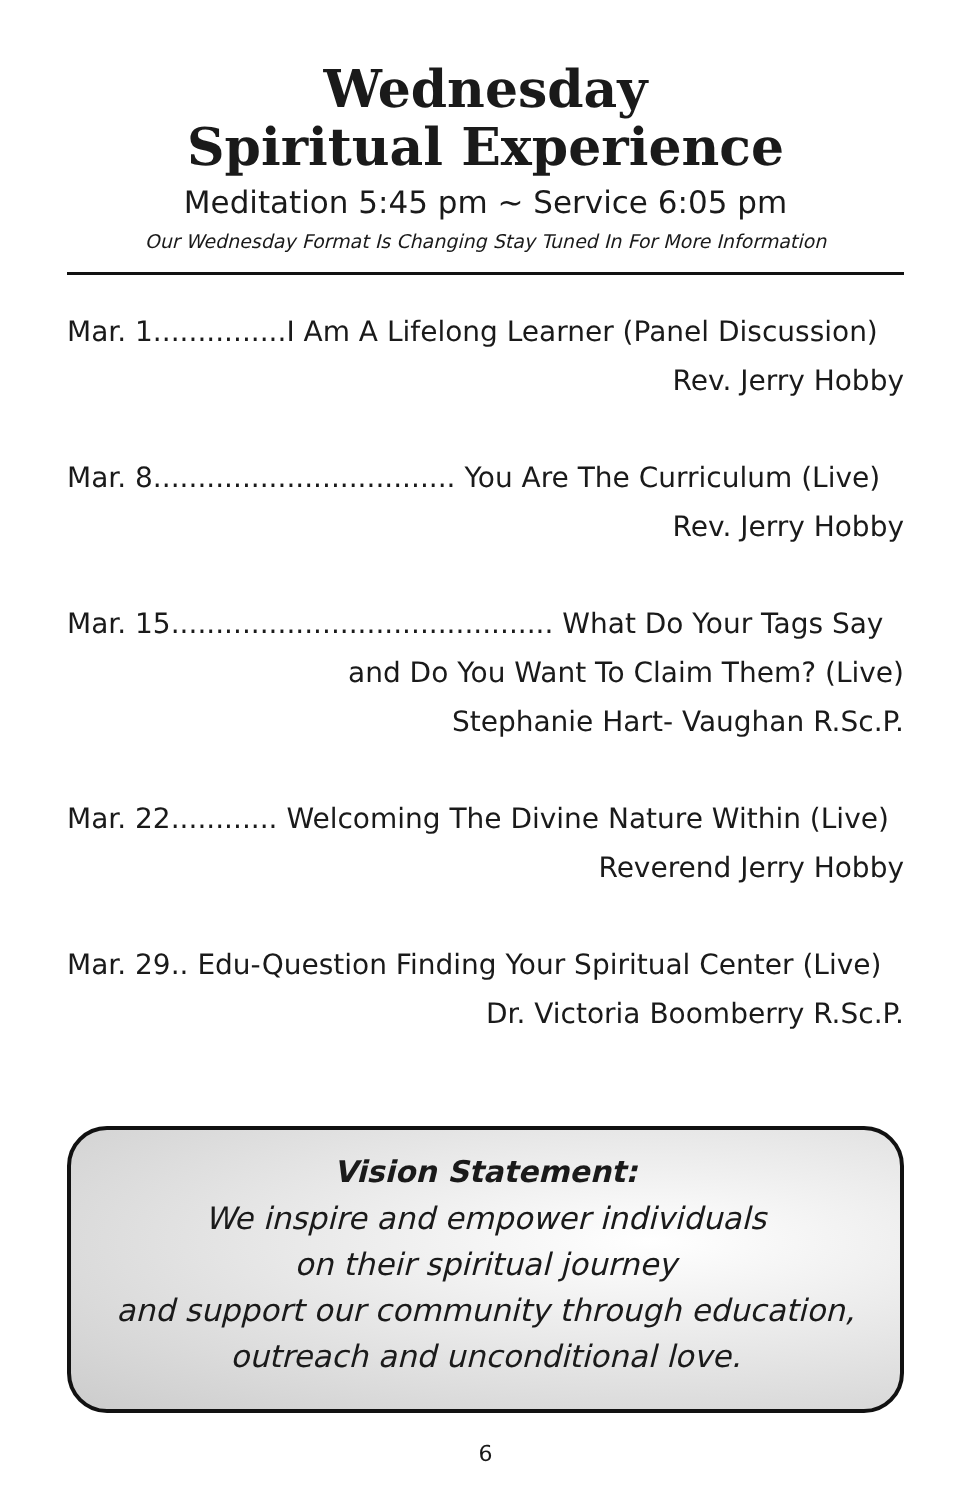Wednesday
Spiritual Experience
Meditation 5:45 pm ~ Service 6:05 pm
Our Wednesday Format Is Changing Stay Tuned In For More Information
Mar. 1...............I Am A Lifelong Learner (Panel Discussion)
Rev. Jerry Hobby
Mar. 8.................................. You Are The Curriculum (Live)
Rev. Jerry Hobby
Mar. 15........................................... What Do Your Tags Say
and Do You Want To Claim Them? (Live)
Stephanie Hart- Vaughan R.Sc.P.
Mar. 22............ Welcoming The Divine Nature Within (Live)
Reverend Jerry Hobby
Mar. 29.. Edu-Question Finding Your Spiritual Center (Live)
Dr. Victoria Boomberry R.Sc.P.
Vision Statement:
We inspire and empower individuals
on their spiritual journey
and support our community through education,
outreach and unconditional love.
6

---*---

* _Exercise details_:
Leaving the pictures out, output all of the listing exactly.

* _Task output_:
Wednesday
Spiritual Experience
Meditation 5:45 pm ~ Service 6:05 pm
Our Wednesday Format Is Changing Stay Tuned In For More Information
Mar. 1...............I Am A Lifelong Learner (Panel Discussion)
Rev. Jerry Hobby
Mar. 8.................................. You Are The Curriculum (Live)
Rev. Jerry Hobby
Mar. 15........................................... What Do Your Tags Say
and Do You Want To Claim Them? (Live)
Stephanie Hart- Vaughan R.Sc.P.
Mar. 22............ Welcoming The Divine Nature Within (Live)
Reverend Jerry Hobby
Mar. 29.. Edu-Question Finding Your Spiritual Center (Live)
Dr. Victoria Boomberry R.Sc.P.
Vision Statement:
We inspire and empower individuals
on their spiritual journey
and support our community through education,
outreach and unconditional love.
6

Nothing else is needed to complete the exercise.